◆ What to do
Each line below that contains "caption" counts once; report the total and nothing more.

◆ Data to examine
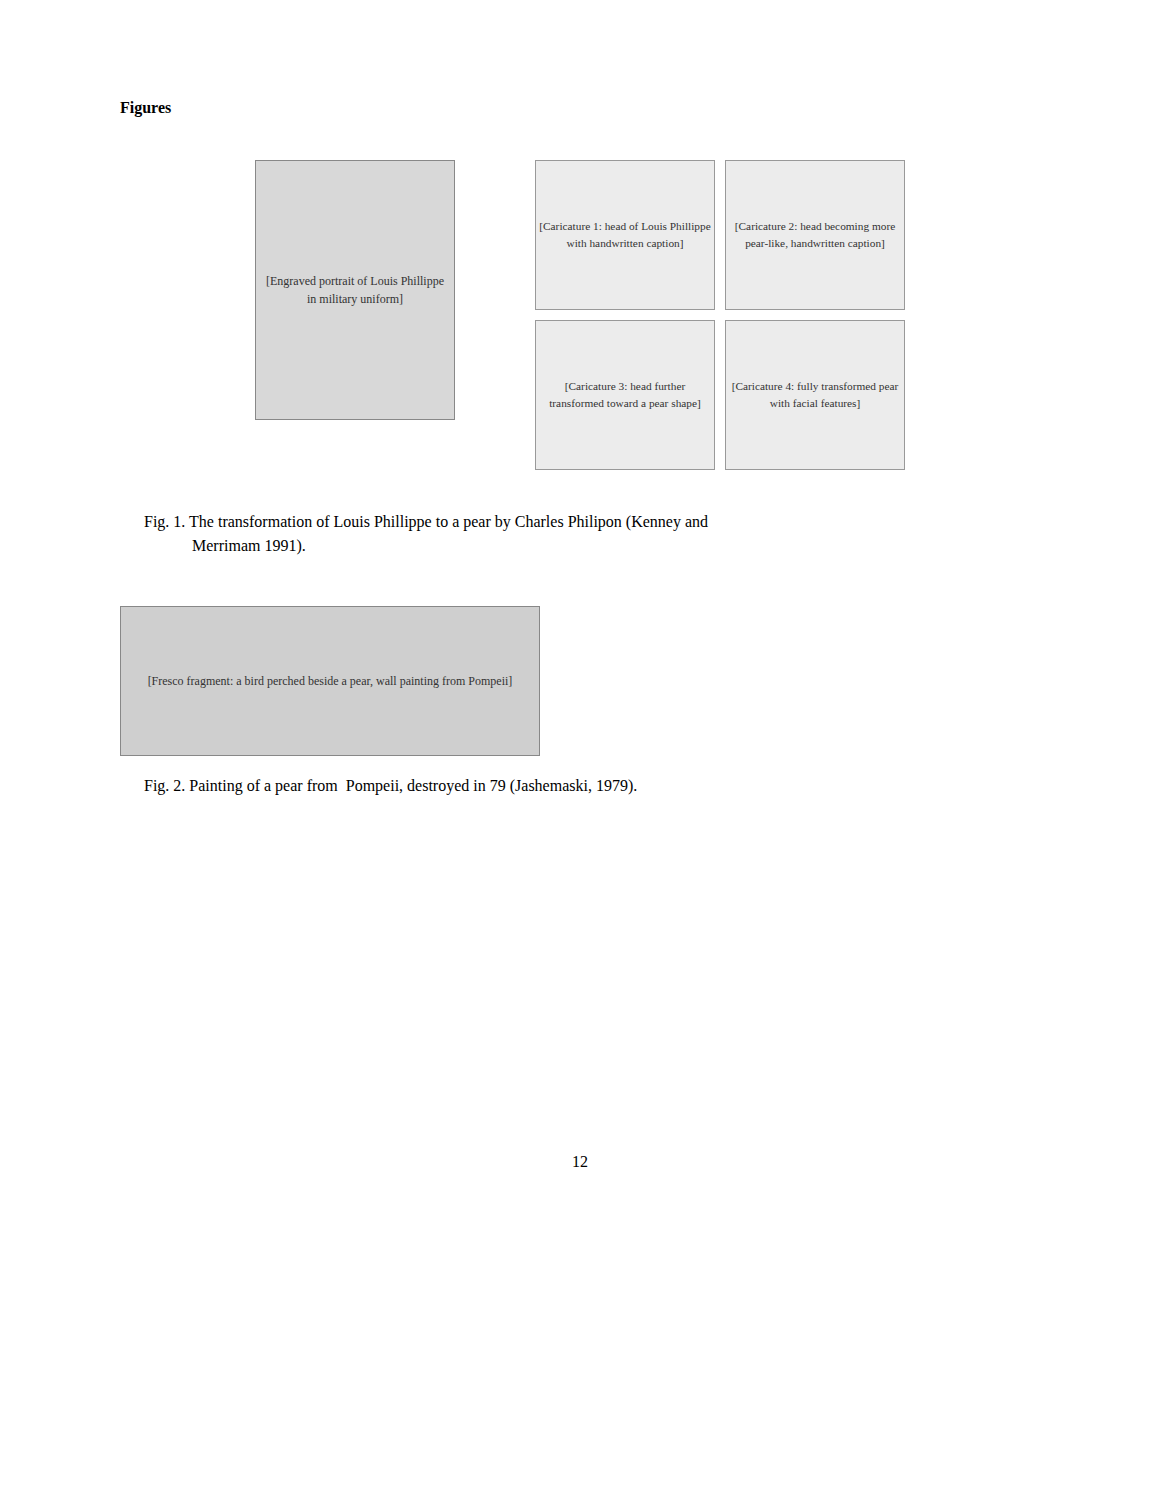Figures
[Engraved portrait of Louis Phillippe in military uniform]
[Caricature 1: head of Louis Phillippe with handwritten caption]
[Caricature 2: head becoming more pear-like, handwritten caption]
[Caricature 3: head further transformed toward a pear shape]
[Caricature 4: fully transformed pear with facial features]
Fig. 1. The transformation of Louis Phillippe to a pear by Charles Philipon (Kenney and Merrimam 1991).
[Fresco fragment: a bird perched beside a pear, wall painting from Pompeii]
Fig. 2. Painting of a pear from Pompeii, destroyed in 79 (Jashemaski, 1979).
12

◆ Answer section
2